In August 2020, the Company entered into a forward equity sale agreement for 6,700,000 shares of common stock with a third party (the “forward purchaser”). In connection with the forward equity sale agreement, the forward purchaser borrowed an equal number of shares of the Company’s common stock from stock lenders and sold the borrowed shares to the public. The Company did not receive any proceeds from the sale of its common stock by the forward purchaser until settlement of the shares underlying the forward equity sale agreement. The actual proceeds to be received by the Company would have varied depending upon the settlement date, the number of shares designated for settlement on that settlement date, and the method of settlement. The forward equity sale agreement was accounted for as an equity instrument and was recorded at a fair value of $0 at inception. The fair value was not adjusted as the Company continued to meet the accounting requirements for equity instruments.

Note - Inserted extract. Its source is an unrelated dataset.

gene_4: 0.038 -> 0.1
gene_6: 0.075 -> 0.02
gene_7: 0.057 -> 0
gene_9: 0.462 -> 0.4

On August 9, 2021, the Company settled the forward equity sale agreement in full by physical share settlement. The Company issued 6,700,000 shares and received cash proceeds of $299,739 at a forward price of $44.74 per share. Pursuant to the agreement, the forward price was computed based upon the initial forward price of $46.00 per share, adjusted for a floating interest rate factor equal to a specified daily rate less a spread and scheduled dividends during the term of the agreement. The Company used the proceeds received upon settlement of the forward equity sale agreement to fund general corporate purposes, including for water and wastewater utility acquisitions, working capital and capital expenditures. The forward equity sale agreement has now been completely settled, and there are no additional shares subject to the forward equity sale agreement.

Tangible Equity Units

On April 23, 2019, the Company issued $690,000, less expenses of $16,358, of its tangible equity units (the “Units”), with a stated amount of $50.00 per unit. This issuance was part of the permanent financing to close the Peoples Gas Acquisition.

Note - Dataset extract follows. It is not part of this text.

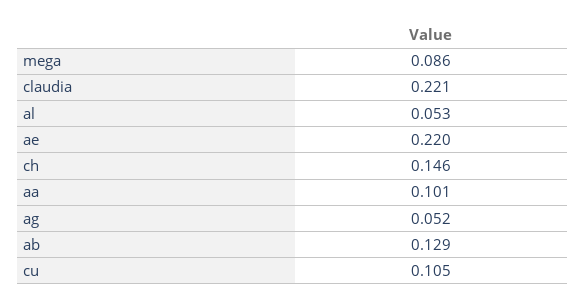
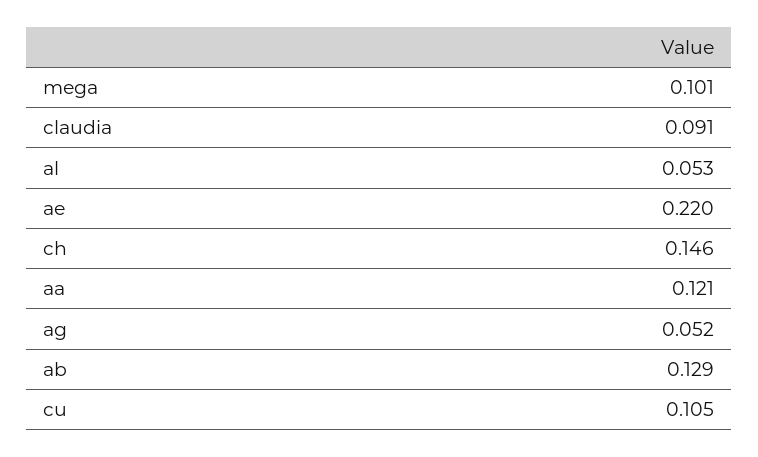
mega: 0.086 -> 0.101
claudia: 0.221 -> 0.091
aa: 0.101 -> 0.121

Each Unit consisted of a prepaid stock purchase contract and an amortizing note, each issued by the Company. As of March 31, 2022, the balance of the stock purchase contracts was 7,603,234. During April 2022, 981,919 stock purchase contracts were early settled by the holders of the contracts, resulting in the issuance of 1,166,107 shares of the Company’s common stock. On May 2, 2022, the remaining 6,621,315 stock purchase contracts were settled for 1.18758 shares of the Company’s common stock for each stock purchase contract, and in aggregate the Company issued 7,863,354 shares of its common stock. The amortizing notes had an initial principal amount of $8.62909, or $119,081 in aggregate, and yielded interest at a rate of 3.00% per year, and paid equal quarterly cash installments of $0.75000 per amortizing note (except for the July 30, 2019 installment payment, which was $0.80833 per amortizing note), that constituted a payment of interest and a partial repayment of principal, and which cash payment in the aggregate was equivalent to 6.00% per year with respect to each $50.00 stated amount of the Units. The amortizing notes represent unsecured senior obligations of the Company. The final quarterly installment payment was made on May 2, 2022, which resulted in the complete pay-off of the amortizing notes.

Long-term Debt and Loans Payable

On April 15, 2021, the Company’s operating subsidiary, Aqua Ohio, Inc., issued $100,000 of first mortgage bonds, of which $50,000 is due in 2031 and $50,000 is due in 2051, with interest rates of 2.37% and 3.35%, respectively. The proceeds from these bonds were used for general corporate purposes and to repay existing indebtedness. Further, on April 19, 2021, the Company issued $400,000 of long-term debt, less expenses of $4,010, which is due in 2031, with an interest rate of 2.40%. The Company used the proceeds from this issuance to repay $50,000 of borrowings under the Aqua Pennsylvania revolving credit facility, and the balance was used to repay in full the borrowings under its existing five year unsecured revolving credit agreement.